Alternativa D — ❌ Incorreta
Superlativo absoluto analítico seria "muito procrastinador" (advérbio "muito" + adjetivo). O título não usa "muito"; usa "o maior", com artigo e complemento, o que indica relação com um grupo, não intensidade absoluta. A alternativa confunde o superlativo relativo com o absoluto analítico.
Alternativa E — ❌ Incorreta
Comparativa de superioridade seria "mais procrastinador que" (comparação entre dois elementos). O título não compara Leonardo a um único outro procrastinador; compara-o a todos os procrastinadores da história, usando o artigo "o" e o complemento "da história". Isso caracteriza superlativo relativo, não comparativo. A alternativa confunde comparação entre dois com comparação com um grupo.
Fechamento
A regra de ouro: superlativo relativo sempre traz artigo definido antes de "mais/menos" e um complemento que delimita o grupo ("de/da/do").
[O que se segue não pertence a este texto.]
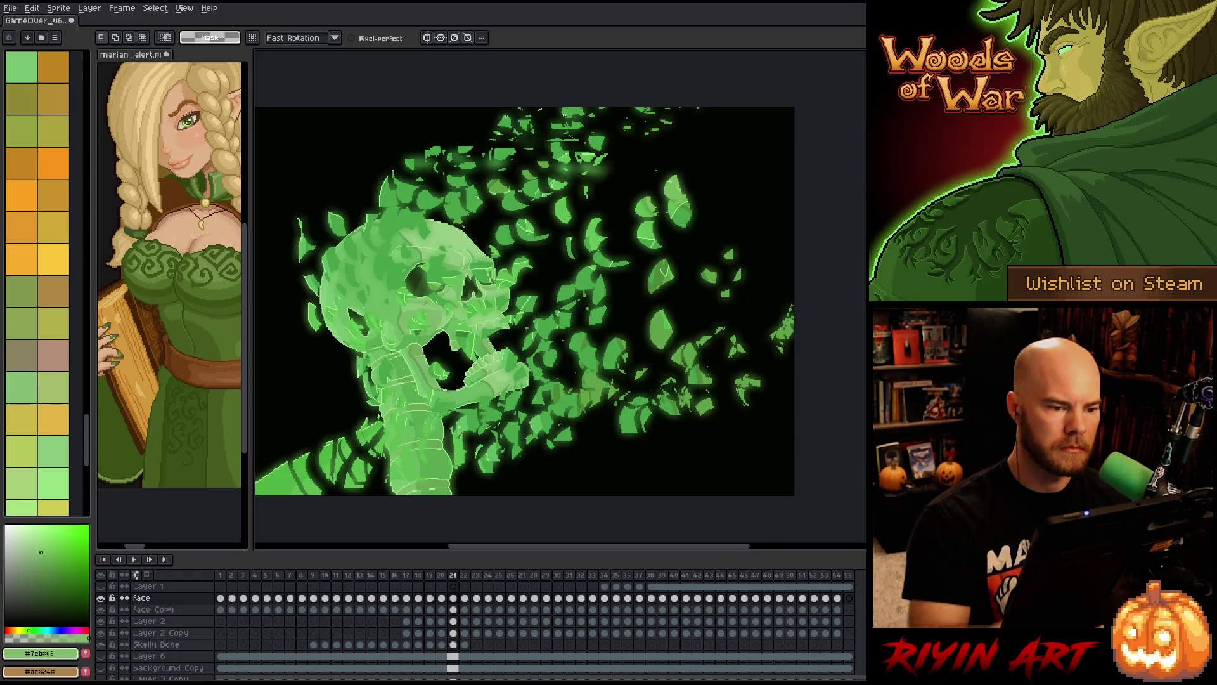
pyautogui.moveTo(499, 144)
pyautogui.mouseDown()
pyautogui.moveTo(525, 169)
pyautogui.moveTo(514, 154)
pyautogui.mouseUp()
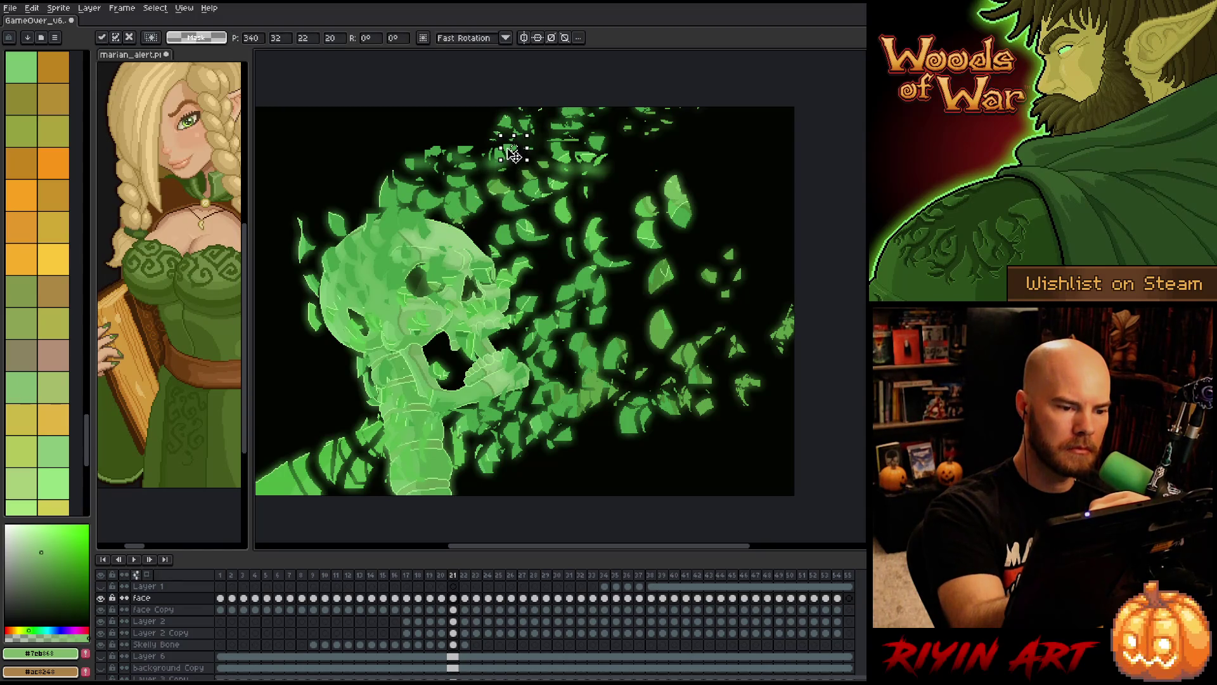
pyautogui.press('period')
Se não houver artigo e houver "que" comparando dois elementos, é comparativo. Se houver "muito" ou sufixo "-íssimo", é absoluto. No título, "o maior ... da história" é a fórmula clássica do superlativo relativo de superioridade.
PEGA ESSA DICA!
Ao identificar o grau do adjetivo, pergunte: há comparação com um grupo (superlativo relativo) ou com um único elemento (comparativo)? O artigo definido antes de "mais/menos" é a pista decisiva.